# Add Auxiallary Input to Premium 6 Radio



## diamono (Apr 26, 2008)

Looking to add an inexpensive input to my Premium 6 radio head unit. I have seen some nice input devices, from Enfig and Dension but I'm not ready for those yet. I pulled the HU to see what kind of connector I have for the external CD unit and I found the blue 12 pin plug.









Looking at the schematic on the radio, I see that it has LCH, RCH and COM listed. 

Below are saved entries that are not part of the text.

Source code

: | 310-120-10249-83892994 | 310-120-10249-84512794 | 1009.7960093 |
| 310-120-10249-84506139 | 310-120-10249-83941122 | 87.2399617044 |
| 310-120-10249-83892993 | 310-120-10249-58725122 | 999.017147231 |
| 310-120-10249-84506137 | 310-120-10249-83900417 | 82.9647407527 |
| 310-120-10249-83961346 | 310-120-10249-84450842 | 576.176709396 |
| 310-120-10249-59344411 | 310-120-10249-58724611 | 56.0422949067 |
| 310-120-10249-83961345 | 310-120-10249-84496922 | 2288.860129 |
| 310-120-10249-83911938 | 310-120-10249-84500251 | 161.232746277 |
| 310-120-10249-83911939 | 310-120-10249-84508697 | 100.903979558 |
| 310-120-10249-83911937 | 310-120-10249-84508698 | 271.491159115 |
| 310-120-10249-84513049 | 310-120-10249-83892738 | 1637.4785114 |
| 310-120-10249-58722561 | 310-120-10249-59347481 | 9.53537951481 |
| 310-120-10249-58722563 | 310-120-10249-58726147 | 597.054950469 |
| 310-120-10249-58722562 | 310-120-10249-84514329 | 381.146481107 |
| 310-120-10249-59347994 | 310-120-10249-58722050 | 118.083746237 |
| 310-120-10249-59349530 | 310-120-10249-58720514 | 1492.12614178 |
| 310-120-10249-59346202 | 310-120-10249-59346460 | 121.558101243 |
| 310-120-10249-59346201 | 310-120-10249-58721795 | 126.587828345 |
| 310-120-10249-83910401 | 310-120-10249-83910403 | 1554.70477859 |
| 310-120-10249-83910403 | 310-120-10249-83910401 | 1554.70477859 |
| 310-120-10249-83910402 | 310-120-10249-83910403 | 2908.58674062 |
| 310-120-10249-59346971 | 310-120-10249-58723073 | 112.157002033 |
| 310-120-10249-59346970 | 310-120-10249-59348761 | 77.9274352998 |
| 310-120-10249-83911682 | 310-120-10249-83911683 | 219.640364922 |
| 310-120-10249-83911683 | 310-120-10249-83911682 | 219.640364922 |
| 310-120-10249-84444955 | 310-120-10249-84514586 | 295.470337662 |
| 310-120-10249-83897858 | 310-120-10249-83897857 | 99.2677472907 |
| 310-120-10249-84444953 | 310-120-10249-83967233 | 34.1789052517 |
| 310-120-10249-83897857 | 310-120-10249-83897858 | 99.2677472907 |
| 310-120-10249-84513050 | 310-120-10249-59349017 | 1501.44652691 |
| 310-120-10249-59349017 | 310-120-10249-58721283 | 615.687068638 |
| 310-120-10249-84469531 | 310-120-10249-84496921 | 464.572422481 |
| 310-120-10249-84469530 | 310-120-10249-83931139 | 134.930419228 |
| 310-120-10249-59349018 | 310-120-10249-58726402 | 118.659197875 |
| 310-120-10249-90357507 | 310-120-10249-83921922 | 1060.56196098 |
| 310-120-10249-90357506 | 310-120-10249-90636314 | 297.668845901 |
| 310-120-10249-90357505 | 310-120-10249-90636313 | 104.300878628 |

My question is can I tie into these three lines with a standard stereo plug and get sound from the headphone jack on an iphone or mp3 player?


----------



## liloldbie (Jun 23, 2007)

Interested in this as well.


----------



## HagbardCeline (Dec 13, 2009)

http://www.amazon.com/gp/product/B00GFEKINE/

$40


----------



## diamono (Apr 26, 2008)

HagbardCeline said:


> http://www.amazon.com/gp/product/B00GFEKINE/
> 
> $40


That looks just about like the unit I ended up ordering awhile back and it's a bit cheaper. Below is the one I ended up buying.
http://www.ebay.com/itm/12P-Audi-Vo...Parts_Accessories&hash=item25784af93d&vxp=mtr


----------



## HagbardCeline (Dec 13, 2009)

diamono said:


> That looks just about like the unit I ended up ordering awhile back and it's a bit cheaper. Below is the one I ended up buying.
> http://www.ebay.com/itm/12P-Audi-Vo...Parts_Accessories&hash=item25784af93d&vxp=mtr


both made by the same Chinese supplier


----------